How to Create a Pop Riff
Learn how to find the right groove, the perfect notes and a rhythm that slaps, in any genre.
Have you ever seen a lone guitarist hold a sea of fans spellbound, even without the help of a bassist or drummer? It probably didn’t take long until the full rhythm section came in and pushed the song forward, but there was so much power in only a few notes.
That’s the effect we’ll show you how to recreate in this article.
What is a Riff?
On a general level, a riff is a short melodic/chordal phrase with a punchy rhythm that repeats every 1 or 2 measures. For the purposes of this article, we’re going to assume the instrument of choice is an electric guitar (if you’d like to see how to use Virtual Guitarist plugins to follow along, you can download SPARKLE for free). A lot of rock songs start off with a simple guitar riff that defines the feel of the song; an excellent example of this is the muted guitar opening of The Police’s Every Breath You Take.
A brief note on style
As with writing a regular melody, it’s critically important to define exactly what key you’re in. A major key riff should naturally sound very different than one in a minor key. The reasons for that may seem obvious, but let’s dive a bit deeper.
When you create a riff designed for a major key, try making it minor (lower the 3rd, 6th and 7th notes of the scale by a half step). It might still work, but…does it feel like you’re writing an entirely different song? What was once an uptempo ballad might now sound like a funk project.
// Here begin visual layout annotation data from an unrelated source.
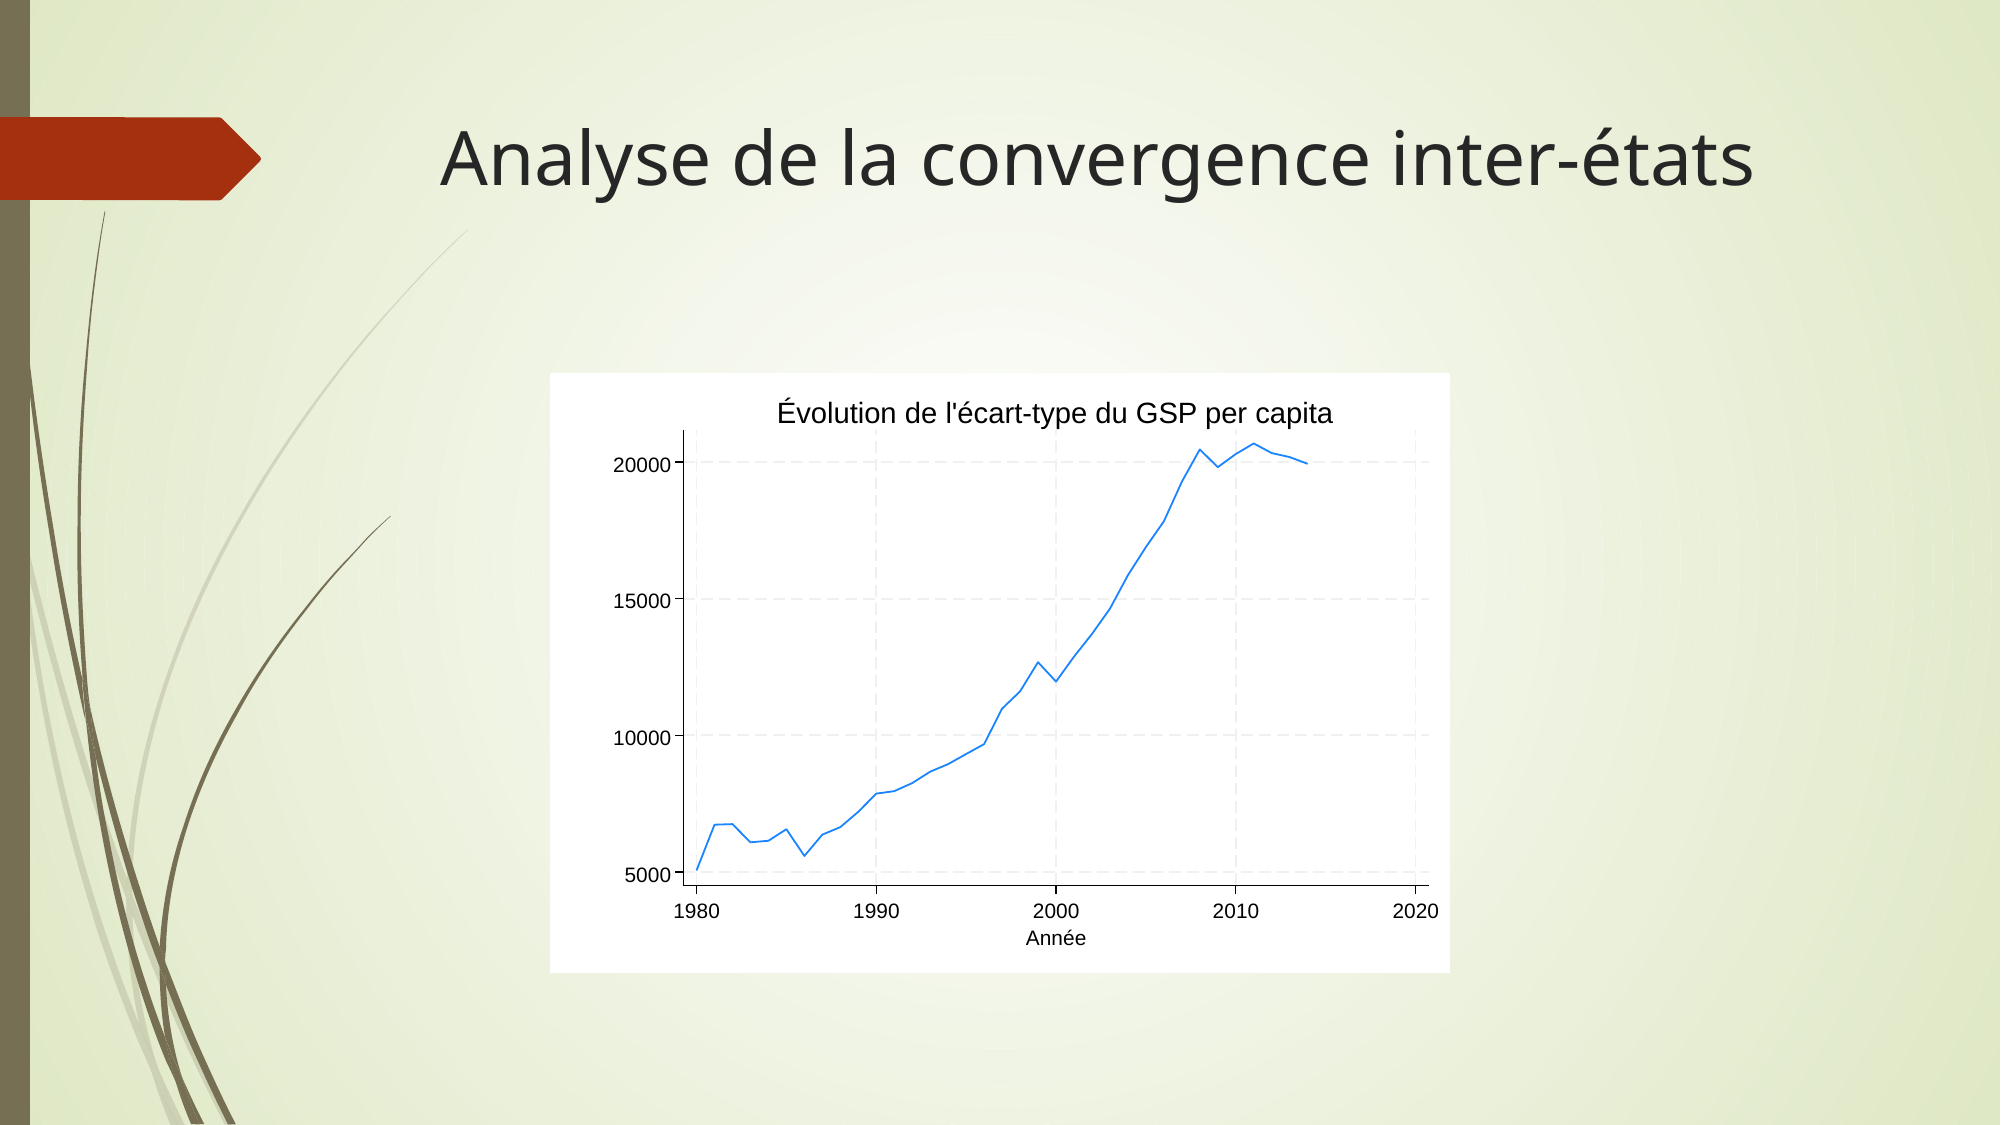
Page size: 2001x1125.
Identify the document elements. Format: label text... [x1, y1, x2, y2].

title Analyse de la convergence inter-états [425, 102, 1888, 313]
picture [549, 372, 1451, 973]
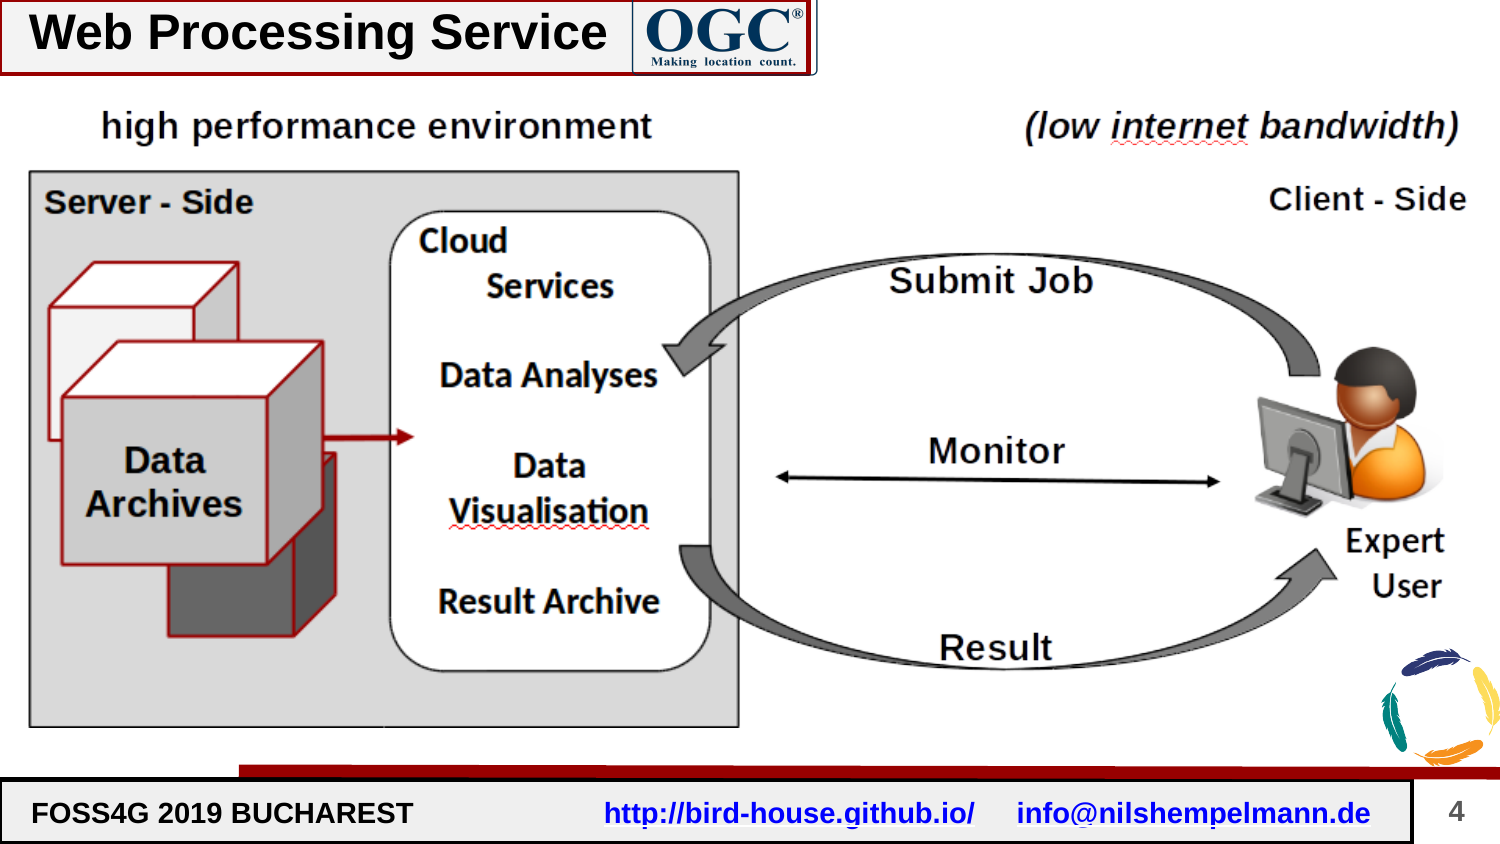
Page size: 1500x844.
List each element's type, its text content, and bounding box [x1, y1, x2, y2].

Once you push, prod, and pull your riff however feels most natural to you, repeat it several times in succession. Is it fun to hear again and again? Does it have enough energy? Does it have too much? Did you inject enough of your unique personality into it?
Nailing the perfect rhythm
If creating riffs is still relatively new to you, it’s a good idea to start with some virtual drumming to back you up. One of the best drum VSTs for this is Virtual Drummer SOLID, as it makes it incredibly easy to lay down a quick backing beat in a wide variety of genres. You don’t have to compare drum plugins too carefully, as long as your weapon of choice can get a groove going, relax you into the process, and get your musician’s intuition flowing a bit easier.
The drum beat you choose will have a huge impact on style. For example, a ballad drum groove might make you want to play something slow, with straight 8ths. An R&B groove might stir up some sparse but smooth phrases that ring out for a couple extra beats. Funk will almost invariably force you into a bit of playful syncopation (holding a note through the start of the next beat and playing one or more followups on the “and”). There’s certainly no one correct way to do it, but the more familiar you are with a specific genre, the more likely you are to add subtle nuances without even thinking. There’s a simple trick here–listen to a LOT of music!
Listen very carefully to the kick and snare as you’re playing with a backing track. Often enough, the best riffs emphasize notes around but not on the exact beats that become the focus of the drums. This is a great general tip for both producers and live performers–don’t step on anyone’s toes, but instead listen for openings that you can exploit. If you develop the ability to listen for where the blank space is in a song, you’ll quickly become adept at filling it in with riffs that make the entire rhythm section lock together.
Putting it into practice
For the purposes of this article, pull up that demo of SPARKLE mentioned earlier. Familiarize yourself with Common and Style Phrases, playing the chords you want in your right hand while holding down the phrase you want in the left. Take a few minutes and play different phrase notes in sequence to find the right sequence that fits in with the drumbeat of your choice. There’s no shortcut through this part; you just have to sound it out until you’re happy with it!
You’ll probably find that the ideal riff uses mainly Common Phrases, interspersed with a few Style Phrases here and there to mix things up. Add a Virtual Bassist like ROYAL into the mix, and you’ve got a full rhythm section grooving to your riff! A word of caution here: make sure that you don’t write too much for the bass. You want it to feel natural and avoid clashing with the guitar and drums. If you want to learn how to write a great bass line, check out this blog article.
Writing a great riff is a broad topic, but these tips should help streamline the process a bit. If you feel stuck, you can refer to this Virtual Guitarist tutorial for SPARKLE. And always remember–when you’re stuck for inspiration, look no further than the great artists who came before you!